While they ate, Reiji slipped in the question he'd been waiting to ask. "Gym Leader Blaine—any leads on Amber's mother?"
"I've asked around," Blaine said, and the sigh that followed carried years. "But it's been a long time. Who knows where Elisia ended up."
Then he talked, carefully, like he didn't want to reopen the wound but couldn't avoid it either.
"After Amber's accident, Fuji couldn't accept it. He extracted her soul… or whatever you want to call it."
"Elisia learned what he'd done, and she couldn't take it," Blaine continued. "She didn't want to live chained to the past. She left Fuji behind—one goodbye letter, one key… and then she was gone. None of us have heard from her since."
Reiji almost choked.
So it wasn't just separation. It was divorce, in everything but the word.
That made the search a nightmare. For all they knew, Elisia had remarried and changed her name.
Amber's spoon slowed. "Grandpa… my mom…"
"Don't worry," Blaine said, reaching out and pinching her cheek gently. "Grandpa will help you find her. You still have Grandpa."
"And you've got the right person for it," Reiji added, very deliberately kicking the responsibility onto Blaine's shoulders. "Gym Leader Blaine has a lot more reach than I do."
Blaine snorted. "Yeah, yeah. Keep talking like that."
He understood what Reiji meant. If Reiji searched alone, he might not find Elisia for years. Blaine had networks. People owed him favors. He could move faster.

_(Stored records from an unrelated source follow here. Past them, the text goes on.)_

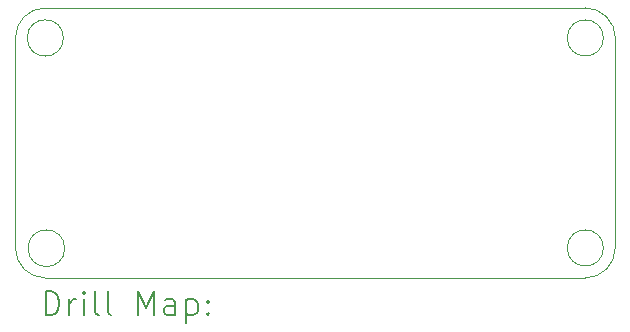
<source format=gbr>
%TF.GenerationSoftware,KiCad,Pcbnew,8.0.4*%
%TF.CreationDate,2024-08-09T00:28:41-05:00*%
%TF.ProjectId,FeatherDancer,46656174-6865-4724-9461-6e6365722e6b,rev?*%
%TF.SameCoordinates,Original*%
%TF.FileFunction,Drillmap*%
%TF.FilePolarity,Positive*%
%FSLAX45Y45*%
G04 Gerber Fmt 4.5, Leading zero omitted, Abs format (unit mm)*
G04 Created by KiCad (PCBNEW 8.0.4) date 2024-08-09 00:28:41*
%MOMM*%
%LPD*%
G01*
G04 APERTURE LIST*
%ADD10C,0.050000*%
%ADD11C,0.200000*%
G04 APERTURE END LIST*
D10*
X12728023Y-11391900D02*
G75*
G02*
X12417977Y-11391900I-155023J0D01*
G01*
X12417977Y-11391900D02*
G75*
G02*
X12728023Y-11391900I155023J0D01*
G01*
X12717738Y-9611360D02*
G75*
G02*
X12410482Y-9611360I-153628J0D01*
G01*
X12410482Y-9611360D02*
G75*
G02*
X12717738Y-9611360I153628J0D01*
G01*
X17288896Y-9611360D02*
G75*
G02*
X16983324Y-9611360I-152786J0D01*
G01*
X16983324Y-9611360D02*
G75*
G02*
X17288896Y-9611360I152786J0D01*
G01*
X17288896Y-11389360D02*
G75*
G02*
X16983324Y-11389360I-152786J0D01*
G01*
X16983324Y-11389360D02*
G75*
G02*
X17288896Y-11389360I152786J0D01*
G01*
X17136110Y-9357360D02*
G75*
G02*
X17390110Y-9611360I0J-254000D01*
G01*
X12564110Y-9357360D02*
X17136110Y-9357360D01*
X12310110Y-11389360D02*
X12310110Y-9611360D01*
X17390110Y-9611360D02*
X17390110Y-11389360D01*
X12310110Y-9611360D02*
G75*
G02*
X12564110Y-9357360I254000J0D01*
G01*
X17390110Y-11389360D02*
G75*
G02*
X17136110Y-11643360I-254000J0D01*
G01*
X12564110Y-11643360D02*
G75*
G02*
X12310110Y-11389360I0J254000D01*
G01*
X17136110Y-11643360D02*
X12564110Y-11643360D01*
D11*
X12568387Y-11957344D02*
X12568387Y-11757344D01*
X12568387Y-11757344D02*
X12616006Y-11757344D01*
X12616006Y-11757344D02*
X12644577Y-11766868D01*
X12644577Y-11766868D02*
X12663625Y-11785915D01*
X12663625Y-11785915D02*
X12673149Y-11804963D01*
X12673149Y-11804963D02*
X12682672Y-11843058D01*
X12682672Y-11843058D02*
X12682672Y-11871629D01*
X12682672Y-11871629D02*
X12673149Y-11909725D01*
X12673149Y-11909725D02*
X12663625Y-11928772D01*
X12663625Y-11928772D02*
X12644577Y-11947820D01*
X12644577Y-11947820D02*
X12616006Y-11957344D01*
X12616006Y-11957344D02*
X12568387Y-11957344D01*
X12768387Y-11957344D02*
X12768387Y-11824010D01*
X12768387Y-11862106D02*
X12777911Y-11843058D01*
X12777911Y-11843058D02*
X12787434Y-11833534D01*
X12787434Y-11833534D02*
X12806482Y-11824010D01*
X12806482Y-11824010D02*
X12825530Y-11824010D01*
X12892196Y-11957344D02*
X12892196Y-11824010D01*
X12892196Y-11757344D02*
X12882672Y-11766868D01*
X12882672Y-11766868D02*
X12892196Y-11776391D01*
X12892196Y-11776391D02*
X12901720Y-11766868D01*
X12901720Y-11766868D02*
X12892196Y-11757344D01*
X12892196Y-11757344D02*
X12892196Y-11776391D01*
X13016006Y-11957344D02*
X12996958Y-11947820D01*
X12996958Y-11947820D02*
X12987434Y-11928772D01*
X12987434Y-11928772D02*
X12987434Y-11757344D01*
X13120768Y-11957344D02*
X13101720Y-11947820D01*
X13101720Y-11947820D02*
X13092196Y-11928772D01*
X13092196Y-11928772D02*
X13092196Y-11757344D01*
X13349339Y-11957344D02*
X13349339Y-11757344D01*
X13349339Y-11757344D02*
X13416006Y-11900201D01*
X13416006Y-11900201D02*
X13482672Y-11757344D01*
X13482672Y-11757344D02*
X13482672Y-11957344D01*
X13663625Y-11957344D02*
X13663625Y-11852582D01*
X13663625Y-11852582D02*
X13654101Y-11833534D01*
X13654101Y-11833534D02*
X13635053Y-11824010D01*
X13635053Y-11824010D02*
X13596958Y-11824010D01*
X13596958Y-11824010D02*
X13577911Y-11833534D01*
X13663625Y-11947820D02*
X13644577Y-11957344D01*
X13644577Y-11957344D02*
X13596958Y-11957344D01*
X13596958Y-11957344D02*
X13577911Y-11947820D01*
X13577911Y-11947820D02*
X13568387Y-11928772D01*
X13568387Y-11928772D02*
X13568387Y-11909725D01*
X13568387Y-11909725D02*
X13577911Y-11890677D01*
X13577911Y-11890677D02*
X13596958Y-11881153D01*
X13596958Y-11881153D02*
X13644577Y-11881153D01*
X13644577Y-11881153D02*
X13663625Y-11871629D01*
X13758863Y-11824010D02*
X13758863Y-12024010D01*
X13758863Y-11833534D02*
X13777911Y-11824010D01*
X13777911Y-11824010D02*
X13816006Y-11824010D01*
X13816006Y-11824010D02*
X13835053Y-11833534D01*
X13835053Y-11833534D02*
X13844577Y-11843058D01*
X13844577Y-11843058D02*
X13854101Y-11862106D01*
X13854101Y-11862106D02*
X13854101Y-11919248D01*
X13854101Y-11919248D02*
X13844577Y-11938296D01*
X13844577Y-11938296D02*
X13835053Y-11947820D01*
X13835053Y-11947820D02*
X13816006Y-11957344D01*
X13816006Y-11957344D02*
X13777911Y-11957344D01*
X13777911Y-11957344D02*
X13758863Y-11947820D01*
X13939815Y-11938296D02*
X13949339Y-11947820D01*
X13949339Y-11947820D02*
X13939815Y-11957344D01*
X13939815Y-11957344D02*
X13930292Y-11947820D01*
X13930292Y-11947820D02*
X13939815Y-11938296D01*
X13939815Y-11938296D02*
X13939815Y-11957344D01*
X13939815Y-11833534D02*
X13949339Y-11843058D01*
X13949339Y-11843058D02*
X13939815Y-11852582D01*
X13939815Y-11852582D02*
X13930292Y-11843058D01*
X13930292Y-11843058D02*
X13939815Y-11833534D01*
X13939815Y-11833534D02*
X13939815Y-11852582D01*
M02*

</source>
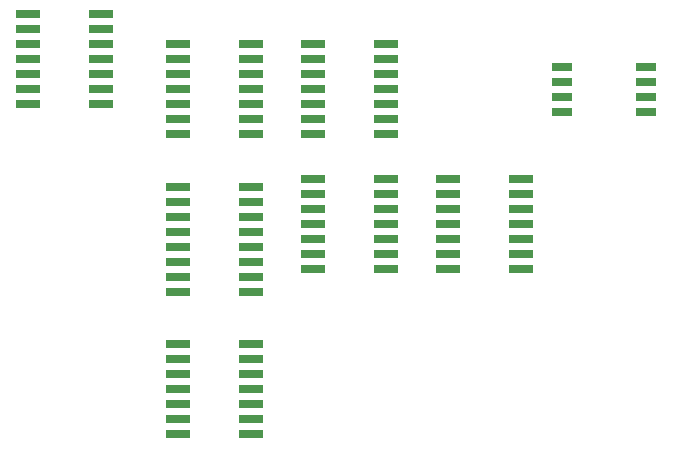
<source format=gbr>
G04 EAGLE Gerber RS-274X export*
G75*
%MOMM*%
%FSLAX34Y34*%
%LPD*%
%INSolderpaste Bottom*%
%IPPOS*%
%AMOC8*
5,1,8,0,0,1.08239X$1,22.5*%
G01*
%ADD10R,2.032000X0.660400*%
%ADD11R,1.800000X0.700000*%


D10*
X576834Y577850D03*
X515366Y577850D03*
X576834Y565150D03*
X576834Y552450D03*
X515366Y565150D03*
X515366Y552450D03*
X576834Y539750D03*
X515366Y539750D03*
X576834Y527050D03*
X515366Y527050D03*
X576834Y514350D03*
X576834Y501650D03*
X515366Y514350D03*
X515366Y501650D03*
X576834Y488950D03*
X515366Y488950D03*
X805434Y584200D03*
X743966Y584200D03*
X805434Y571500D03*
X805434Y558800D03*
X743966Y571500D03*
X743966Y558800D03*
X805434Y546100D03*
X743966Y546100D03*
X805434Y533400D03*
X805434Y520700D03*
X743966Y533400D03*
X743966Y520700D03*
X805434Y508000D03*
X743966Y508000D03*
X576834Y444500D03*
X515366Y444500D03*
X576834Y431800D03*
X576834Y419100D03*
X515366Y431800D03*
X515366Y419100D03*
X576834Y406400D03*
X515366Y406400D03*
X576834Y393700D03*
X576834Y381000D03*
X515366Y393700D03*
X515366Y381000D03*
X576834Y368300D03*
X515366Y368300D03*
X576834Y698500D03*
X515366Y698500D03*
X576834Y685800D03*
X576834Y673100D03*
X515366Y685800D03*
X515366Y673100D03*
X576834Y660400D03*
X515366Y660400D03*
X576834Y647700D03*
X576834Y635000D03*
X515366Y647700D03*
X515366Y635000D03*
X576834Y622300D03*
X515366Y622300D03*
X691134Y698500D03*
X629666Y698500D03*
X691134Y685800D03*
X691134Y673100D03*
X629666Y685800D03*
X629666Y673100D03*
X691134Y660400D03*
X629666Y660400D03*
X691134Y647700D03*
X691134Y635000D03*
X629666Y647700D03*
X629666Y635000D03*
X691134Y622300D03*
X629666Y622300D03*
X691134Y584200D03*
X629666Y584200D03*
X691134Y571500D03*
X691134Y558800D03*
X629666Y571500D03*
X629666Y558800D03*
X691134Y546100D03*
X629666Y546100D03*
X691134Y533400D03*
X691134Y520700D03*
X629666Y533400D03*
X629666Y520700D03*
X691134Y508000D03*
X629666Y508000D03*
X449834Y723900D03*
X388366Y723900D03*
X449834Y711200D03*
X449834Y698500D03*
X388366Y711200D03*
X388366Y698500D03*
X449834Y685800D03*
X388366Y685800D03*
X449834Y673100D03*
X449834Y660400D03*
X388366Y673100D03*
X388366Y660400D03*
X449834Y647700D03*
X388366Y647700D03*
D11*
X911800Y679450D03*
X911800Y666750D03*
X911800Y654050D03*
X911800Y641350D03*
X840800Y641350D03*
X840800Y654050D03*
X840800Y666750D03*
X840800Y679450D03*
M02*

</source>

Reiji grinned and leaned into the banter. "You're a Gym Leader. Compared to you, I'm just a rookie."
Blaine laughed once, then remembered something. "By the way, aren't you here to challenge my Gym for the Indigo Plateau Conference? How many badges do you have?"
"Zero," Reiji said with a shrug. "Not a single one. I came to collect my first here, then register at the Pokémon Center. Or you could just hand me the Volcano Badge and save us both time."
Blaine nearly choked on his tea. "Nice try. If you want the Volcano Badge, you earn it. Weak Trainers don't get it."
Reiji squinted at him. "Old man, that smile looks suspicious."
Blaine laughed openly now. "Rest today. We battle tomorrow."
He did want to see it for himself—what kind of Trainer could stare down Ho-Oh and live.
Reiji pointed outside. "No using your main squad. I'm not beating the monsters you've got out there."
Blaine knew exactly what he meant.
Ninetales, Rhydon, Magmar, Arcanine, Rapidash, Charizard—Blaine's regulars. Especially Magmar, the one that soaked in lava like it was a hot spring.
Blaine had others too—Flareon, Houndoom, Magcargo, Camerupt.
And the Cinnabar Lab had Pokémon that helped with research: Primeape, Electabuzz, Hitmonlee, Hitmonchan, Machoke.
Blaine just laughed and didn't argue.
The more he watched Reiji, the more convinced he became: this strange kid who'd dropped into his life with impossible news didn't carry malice toward Amber, toward the Gym, or toward him.
Whatever Reiji was hiding, Blaine could live with it—if the outcome stayed good.
Old age did that to people. You start overthinking everything.